Five media historians will receive funding supporting their research related to diversity and media history. The microgrants are sponsored by the Association for Education in Journalism and Mass Communication’s History Division and the American Journalism Historians Association. It’s a collaborative effort to stimulate more diversity research in their journals, Journalism History and American Journalism.
“The microgrants program reflects a unified commitment by our journals to support the unearthing and amplification of underrecognized voices and experiences from media history,” said Journalism History’s Editor Perry Parks. “The more of these stories we are able to tell, the richer all of our histories will be.”
Here are this year’s microgrant winners:

Andrew T. Daws is a doctoral candidate in the College of Communication and Information Sciences at The University of Alabama. His research primarily focuses on LGBTQ+ publications. His microgrant project expands on his dissertation research on classified advertisements in Southern gay newspapers and how they shaped queer community and identity from the 1980s to early 2000s. The grant will allow him access valuable archival material, offering a broader context of how these ads functioned as sites of community-building and resistance across diverse queer landscapes and cultural contexts.

Michael Fuhlhage is an associate professor in the Department of Communication at Wayne State University. He researches newsgathering with a focus on Latinos and Latino immigration and how cultural identity shapes journalists’ perceptions. Fuhlhage’s microgrant project, while building on his previous research on the prehistory of stereotypes about Latinos, represents a new research agenda for him, as he will study how Chicanos pushed back against mainstream media misrepresentation through counter-narratives. His research will focus on how Chicanos told their own stories to their people and mainstream media in the late 20th century.

Takeya Mizuno is a professor in the School of Political Science and Economics at Meiji University in Tokyo, Japan. His research centers on the history of Japanese American journalists in Hawai’i and the mainland United States. His microgrant project expands on his current research to examine how the military government began licensing and censorship of the Japanese “enemy language” press in Hawai’i during World War II. By using archival material, he will examine the press licensing system, censorship, and how Japanese newspapers and readers reacted to stringent press control.

Robin Sundaramoorthy is an adjunct professor at the University of Maryland and American University. Her research focuses on silences, gaps, and omissions; she feels strongly that the people the media leave out are more important than those they include. Her microgrant project will build on her award-winning dissertation, which examined efforts by the Federal Communications Commission (FCC) in the 1980s to increase broadcast minority ownership. Her new research will focus on Jo-Al Broadcasting, Inc. and KTOY Radio in Texarkana, Arkansas. Her microgrant will help her conduct oral history interviews.

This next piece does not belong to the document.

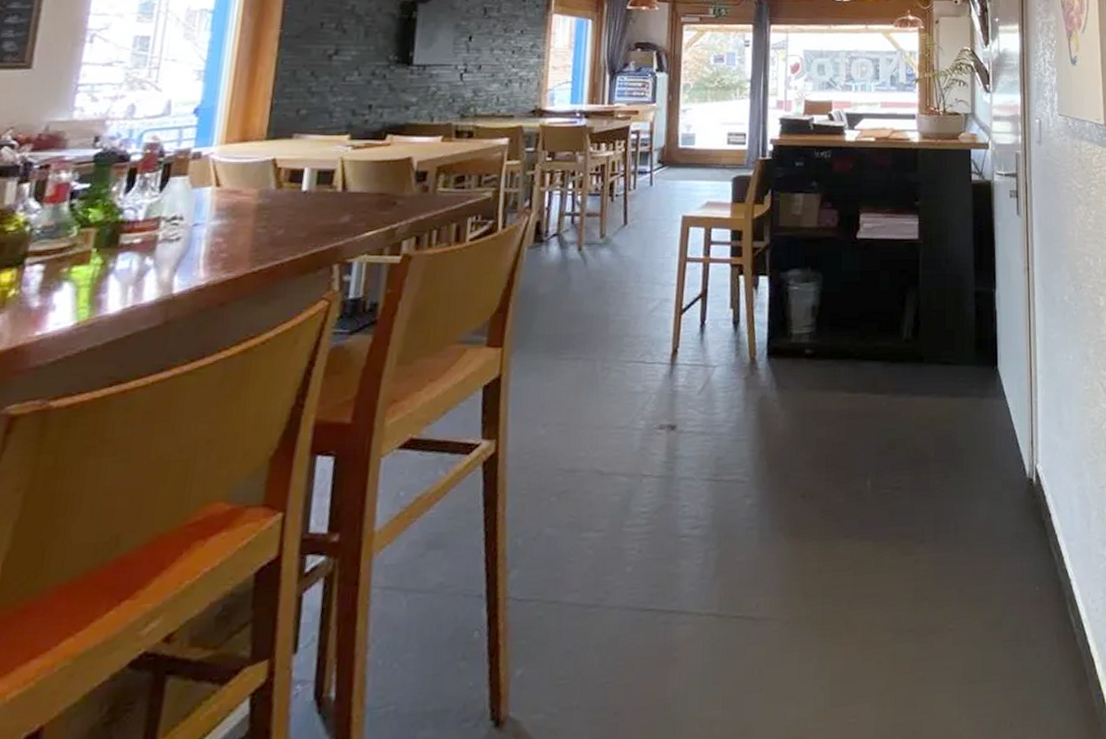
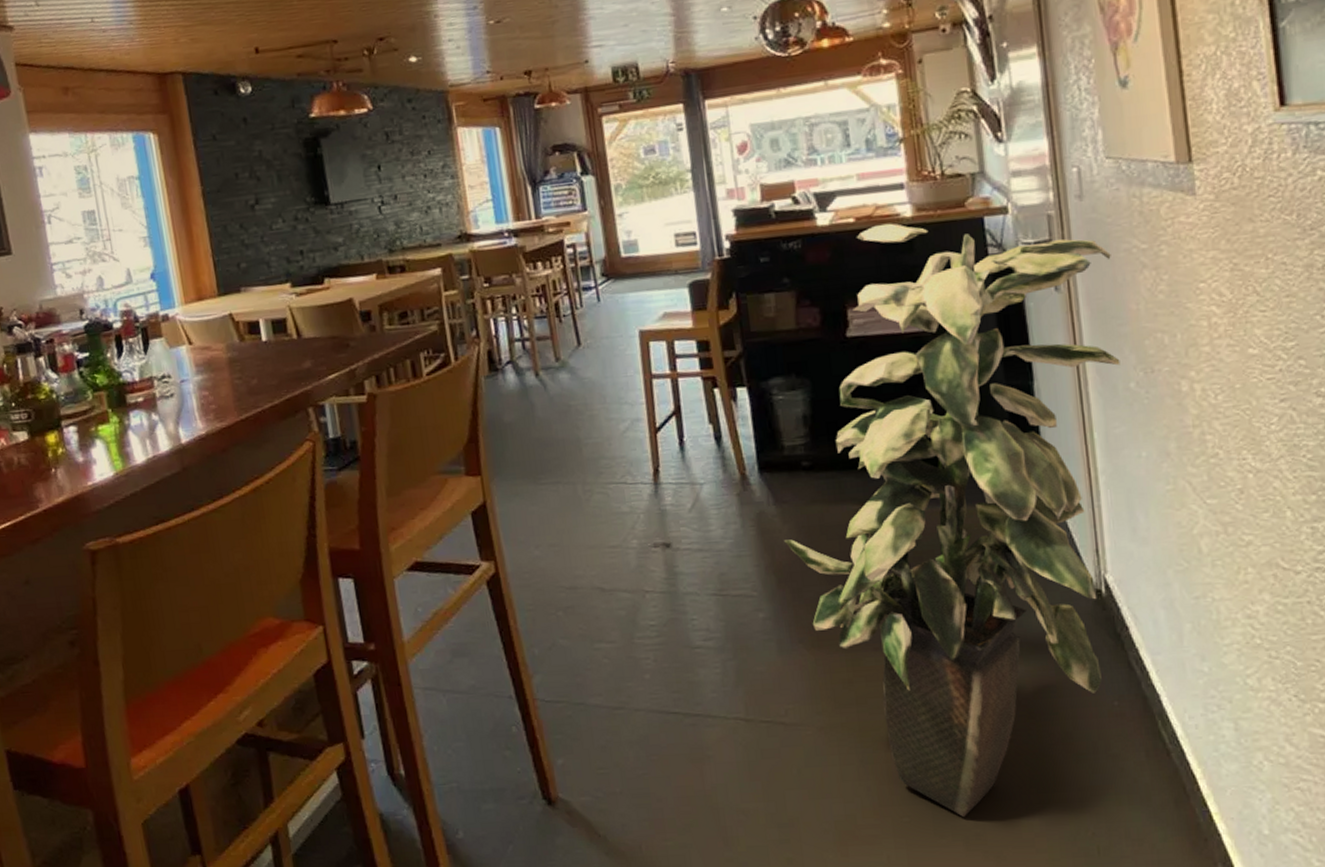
indoor plant: none [780,145,1059,714] -> present [784,223,1121,817]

Wafa Unus is an associate professor of journalism at Fitchburg State University. Her research interests include minority press, local news deserts, and journalism history. She authored A Newsman in the Nixon White House, examining political image-making and journalistic integrity. Unus develops local academic-news partnerships to address news gaps. She is also a columnist for the Fitchburg Sentinel & Enterprise. Her microgrant project is a case study of advocacy and reporting in The Moslem World & The U.S.A., the first monthly journal about Islam in the United States, examining how minority journalism historically united marginalized communities and shaped narratives around intersectional struggles.
“The American Journalism Historians Association and American Journalism are grateful for the opportunity to partner with the Association for Education in Journalism and Mass Communication’s History Division and Journalism History to help fund scholarship that gives voice to and amplifies diverse media histories,” said Amber Roessner, editor for American Journalism. “These undertold narratives can help us reckon with challenging chapters of our history, and they contribute to a more complete, holistic understanding of our past and how it relates to this present moment.”
The microgrant winners have until June 1, 2026, to finish their research and submit an academic journal article to American Journalism or Journalism History for review.
This microgrant program was launched in 2023. Counting this year’s awardees, a total of 14 media history scholars have been helped financially by these grants.